[Stored entries]
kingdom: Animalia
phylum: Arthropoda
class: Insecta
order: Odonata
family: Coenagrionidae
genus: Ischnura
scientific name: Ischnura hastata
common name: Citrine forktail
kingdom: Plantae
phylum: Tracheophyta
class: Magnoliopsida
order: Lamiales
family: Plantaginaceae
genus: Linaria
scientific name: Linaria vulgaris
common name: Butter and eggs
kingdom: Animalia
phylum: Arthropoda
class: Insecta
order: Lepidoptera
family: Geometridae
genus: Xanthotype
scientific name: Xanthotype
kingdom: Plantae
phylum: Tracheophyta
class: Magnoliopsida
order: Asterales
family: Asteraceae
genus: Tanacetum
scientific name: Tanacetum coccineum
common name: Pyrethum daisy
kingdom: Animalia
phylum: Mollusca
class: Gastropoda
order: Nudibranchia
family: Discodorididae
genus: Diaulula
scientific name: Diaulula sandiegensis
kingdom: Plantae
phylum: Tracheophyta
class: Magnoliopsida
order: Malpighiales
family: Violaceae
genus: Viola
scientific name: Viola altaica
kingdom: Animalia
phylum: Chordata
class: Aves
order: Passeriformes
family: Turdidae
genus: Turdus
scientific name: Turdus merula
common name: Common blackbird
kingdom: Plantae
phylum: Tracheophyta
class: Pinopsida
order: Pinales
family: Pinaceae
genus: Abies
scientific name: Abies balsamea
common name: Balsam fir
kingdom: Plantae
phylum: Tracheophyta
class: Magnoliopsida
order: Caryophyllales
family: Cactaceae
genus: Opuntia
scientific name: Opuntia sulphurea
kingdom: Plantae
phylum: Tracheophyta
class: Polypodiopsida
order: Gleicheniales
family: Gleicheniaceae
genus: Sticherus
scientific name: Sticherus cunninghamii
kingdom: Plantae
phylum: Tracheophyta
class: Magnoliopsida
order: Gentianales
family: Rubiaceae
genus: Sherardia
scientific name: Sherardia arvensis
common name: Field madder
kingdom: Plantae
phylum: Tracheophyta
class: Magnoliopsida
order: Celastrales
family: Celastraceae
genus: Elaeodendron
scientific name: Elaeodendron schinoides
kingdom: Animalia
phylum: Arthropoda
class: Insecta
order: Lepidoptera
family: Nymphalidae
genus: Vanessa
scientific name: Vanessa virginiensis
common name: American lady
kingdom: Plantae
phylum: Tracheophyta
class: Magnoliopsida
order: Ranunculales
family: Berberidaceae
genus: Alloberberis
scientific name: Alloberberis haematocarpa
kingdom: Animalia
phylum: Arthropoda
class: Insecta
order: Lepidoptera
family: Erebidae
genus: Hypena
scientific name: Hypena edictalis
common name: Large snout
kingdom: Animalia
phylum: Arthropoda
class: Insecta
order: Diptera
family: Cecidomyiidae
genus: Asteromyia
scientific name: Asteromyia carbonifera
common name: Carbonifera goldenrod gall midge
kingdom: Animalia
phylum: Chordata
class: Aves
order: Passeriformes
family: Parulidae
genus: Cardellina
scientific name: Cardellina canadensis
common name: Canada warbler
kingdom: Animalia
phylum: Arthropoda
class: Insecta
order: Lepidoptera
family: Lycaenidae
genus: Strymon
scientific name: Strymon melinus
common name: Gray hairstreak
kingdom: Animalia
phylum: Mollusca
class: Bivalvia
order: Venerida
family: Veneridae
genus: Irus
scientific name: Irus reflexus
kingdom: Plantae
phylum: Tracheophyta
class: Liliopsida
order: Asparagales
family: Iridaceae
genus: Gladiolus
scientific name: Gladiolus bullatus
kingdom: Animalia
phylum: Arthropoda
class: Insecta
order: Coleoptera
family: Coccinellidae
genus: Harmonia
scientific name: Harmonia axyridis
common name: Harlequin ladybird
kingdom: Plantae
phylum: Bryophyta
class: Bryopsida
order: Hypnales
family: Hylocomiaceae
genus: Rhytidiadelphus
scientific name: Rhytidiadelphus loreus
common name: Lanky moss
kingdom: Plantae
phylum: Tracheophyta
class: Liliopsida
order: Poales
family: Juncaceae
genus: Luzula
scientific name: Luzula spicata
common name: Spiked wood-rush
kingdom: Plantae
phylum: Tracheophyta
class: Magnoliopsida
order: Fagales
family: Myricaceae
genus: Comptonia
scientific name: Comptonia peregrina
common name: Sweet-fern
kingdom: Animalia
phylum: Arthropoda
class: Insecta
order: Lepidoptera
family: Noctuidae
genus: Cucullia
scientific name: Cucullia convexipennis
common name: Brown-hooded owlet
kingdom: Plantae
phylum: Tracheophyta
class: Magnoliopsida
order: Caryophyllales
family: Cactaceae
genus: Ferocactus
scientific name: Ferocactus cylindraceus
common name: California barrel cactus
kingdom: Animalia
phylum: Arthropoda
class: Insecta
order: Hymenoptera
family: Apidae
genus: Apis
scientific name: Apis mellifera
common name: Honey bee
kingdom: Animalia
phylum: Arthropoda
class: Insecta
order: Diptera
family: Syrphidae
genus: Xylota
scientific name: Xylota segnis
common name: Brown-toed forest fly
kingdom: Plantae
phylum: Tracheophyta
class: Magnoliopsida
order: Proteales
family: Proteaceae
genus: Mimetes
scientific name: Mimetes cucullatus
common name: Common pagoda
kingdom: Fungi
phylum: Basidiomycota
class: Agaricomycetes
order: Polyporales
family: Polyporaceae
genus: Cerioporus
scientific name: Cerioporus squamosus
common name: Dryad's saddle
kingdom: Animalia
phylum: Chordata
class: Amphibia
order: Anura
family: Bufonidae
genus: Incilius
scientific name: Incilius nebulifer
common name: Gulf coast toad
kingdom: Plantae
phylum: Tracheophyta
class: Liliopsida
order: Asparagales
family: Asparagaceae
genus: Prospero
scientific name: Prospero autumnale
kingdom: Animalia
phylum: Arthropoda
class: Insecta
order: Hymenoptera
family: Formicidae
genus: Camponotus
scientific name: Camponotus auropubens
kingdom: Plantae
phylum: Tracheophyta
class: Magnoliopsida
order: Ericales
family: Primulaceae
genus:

[What to do]
Reproduce every line of the listing above verbatim, without alteration.

[Correct output]
kingdom: Animalia
phylum: Arthropoda
class: Insecta
order: Odonata
family: Coenagrionidae
genus: Ischnura
scientific name: Ischnura hastata
common name: Citrine forktail
kingdom: Plantae
phylum: Tracheophyta
class: Magnoliopsida
order: Lamiales
family: Plantaginaceae
genus: Linaria
scientific name: Linaria vulgaris
common name: Butter and eggs
kingdom: Animalia
phylum: Arthropoda
class: Insecta
order: Lepidoptera
family: Geometridae
genus: Xanthotype
scientific name: Xanthotype
kingdom: Plantae
phylum: Tracheophyta
class: Magnoliopsida
order: Asterales
family: Asteraceae
genus: Tanacetum
scientific name: Tanacetum coccineum
common name: Pyrethum daisy
kingdom: Animalia
phylum: Mollusca
class: Gastropoda
order: Nudibranchia
family: Discodorididae
genus: Diaulula
scientific name: Diaulula sandiegensis
kingdom: Plantae
phylum: Tracheophyta
class: Magnoliopsida
order: Malpighiales
family: Violaceae
genus: Viola
scientific name: Viola altaica
kingdom: Animalia
phylum: Chordata
class: Aves
order: Passeriformes
family: Turdidae
genus: Turdus
scientific name: Turdus merula
common name: Common blackbird
kingdom: Plantae
phylum: Tracheophyta
class: Pinopsida
order: Pinales
family: Pinaceae
genus: Abies
scientific name: Abies balsamea
common name: Balsam fir
kingdom: Plantae
phylum: Tracheophyta
class: Magnoliopsida
order: Caryophyllales
family: Cactaceae
genus: Opuntia
scientific name: Opuntia sulphurea
kingdom: Plantae
phylum: Tracheophyta
class: Polypodiopsida
order: Gleicheniales
family: Gleicheniaceae
genus: Sticherus
scientific name: Sticherus cunninghamii
kingdom: Plantae
phylum: Tracheophyta
class: Magnoliopsida
order: Gentianales
family: Rubiaceae
genus: Sherardia
scientific name: Sherardia arvensis
common name: Field madder
kingdom: Plantae
phylum: Tracheophyta
class: Magnoliopsida
order: Celastrales
family: Celastraceae
genus: Elaeodendron
scientific name: Elaeodendron schinoides
kingdom: Animalia
phylum: Arthropoda
class: Insecta
order: Lepidoptera
family: Nymphalidae
genus: Vanessa
scientific name: Vanessa virginiensis
common name: American lady
kingdom: Plantae
phylum: Tracheophyta
class: Magnoliopsida
order: Ranunculales
family: Berberidaceae
genus: Alloberberis
scientific name: Alloberberis haematocarpa
kingdom: Animalia
phylum: Arthropoda
class: Insecta
order: Lepidoptera
family: Erebidae
genus: Hypena
scientific name: Hypena edictalis
common name: Large snout
kingdom: Animalia
phylum: Arthropoda
class: Insecta
order: Diptera
family: Cecidomyiidae
genus: Asteromyia
scientific name: Asteromyia carbonifera
common name: Carbonifera goldenrod gall midge
kingdom: Animalia
phylum: Chordata
class: Aves
order: Passeriformes
family: Parulidae
genus: Cardellina
scientific name: Cardellina canadensis
common name: Canada warbler
kingdom: Animalia
phylum: Arthropoda
class: Insecta
order: Lepidoptera
family: Lycaenidae
genus: Strymon
scientific name: Strymon melinus
common name: Gray hairstreak
kingdom: Animalia
phylum: Mollusca
class: Bivalvia
order: Venerida
family: Veneridae
genus: Irus
scientific name: Irus reflexus
kingdom: Plantae
phylum: Tracheophyta
class: Liliopsida
order: Asparagales
family: Iridaceae
genus: Gladiolus
scientific name: Gladiolus bullatus
kingdom: Animalia
phylum: Arthropoda
class: Insecta
order: Coleoptera
family: Coccinellidae
genus: Harmonia
scientific name: Harmonia axyridis
common name: Harlequin ladybird
kingdom: Plantae
phylum: Bryophyta
class: Bryopsida
order: Hypnales
family: Hylocomiaceae
genus: Rhytidiadelphus
scientific name: Rhytidiadelphus loreus
common name: Lanky moss
kingdom: Plantae
phylum: Tracheophyta
class: Liliopsida
order: Poales
family: Juncaceae
genus: Luzula
scientific name: Luzula spicata
common name: Spiked wood-rush
kingdom: Plantae
phylum: Tracheophyta
class: Magnoliopsida
order: Fagales
family: Myricaceae
genus: Comptonia
scientific name: Comptonia peregrina
common name: Sweet-fern
kingdom: Animalia
phylum: Arthropoda
class: Insecta
order: Lepidoptera
family: Noctuidae
genus: Cucullia
scientific name: Cucullia convexipennis
common name: Brown-hooded owlet
kingdom: Plantae
phylum: Tracheophyta
class: Magnoliopsida
order: Caryophyllales
family: Cactaceae
genus: Ferocactus
scientific name: Ferocactus cylindraceus
common name: California barrel cactus
kingdom: Animalia
phylum: Arthropoda
class: Insecta
order: Hymenoptera
family: Apidae
genus: Apis
scientific name: Apis mellifera
common name: Honey bee
kingdom: Animalia
phylum: Arthropoda
class: Insecta
order: Diptera
family: Syrphidae
genus: Xylota
scientific name: Xylota segnis
common name: Brown-toed forest fly
kingdom: Plantae
phylum: Tracheophyta
class: Magnoliopsida
order: Proteales
family: Proteaceae
genus: Mimetes
scientific name: Mimetes cucullatus
common name: Common pagoda
kingdom: Fungi
phylum: Basidiomycota
class: Agaricomycetes
order: Polyporales
family: Polyporaceae
genus: Cerioporus
scientific name: Cerioporus squamosus
common name: Dryad's saddle
kingdom: Animalia
phylum: Chordata
class: Amphibia
order: Anura
family: Bufonidae
genus: Incilius
scientific name: Incilius nebulifer
common name: Gulf coast toad
kingdom: Plantae
phylum: Tracheophyta
class: Liliopsida
order: Asparagales
family: Asparagaceae
genus: Prospero
scientific name: Prospero autumnale
kingdom: Animalia
phylum: Arthropoda
class: Insecta
order: Hymenoptera
family: Formicidae
genus: Camponotus
scientific name: Camponotus auropubens
kingdom: Plantae
phylum: Tracheophyta
class: Magnoliopsida
order: Ericales
family: Primulaceae
genus:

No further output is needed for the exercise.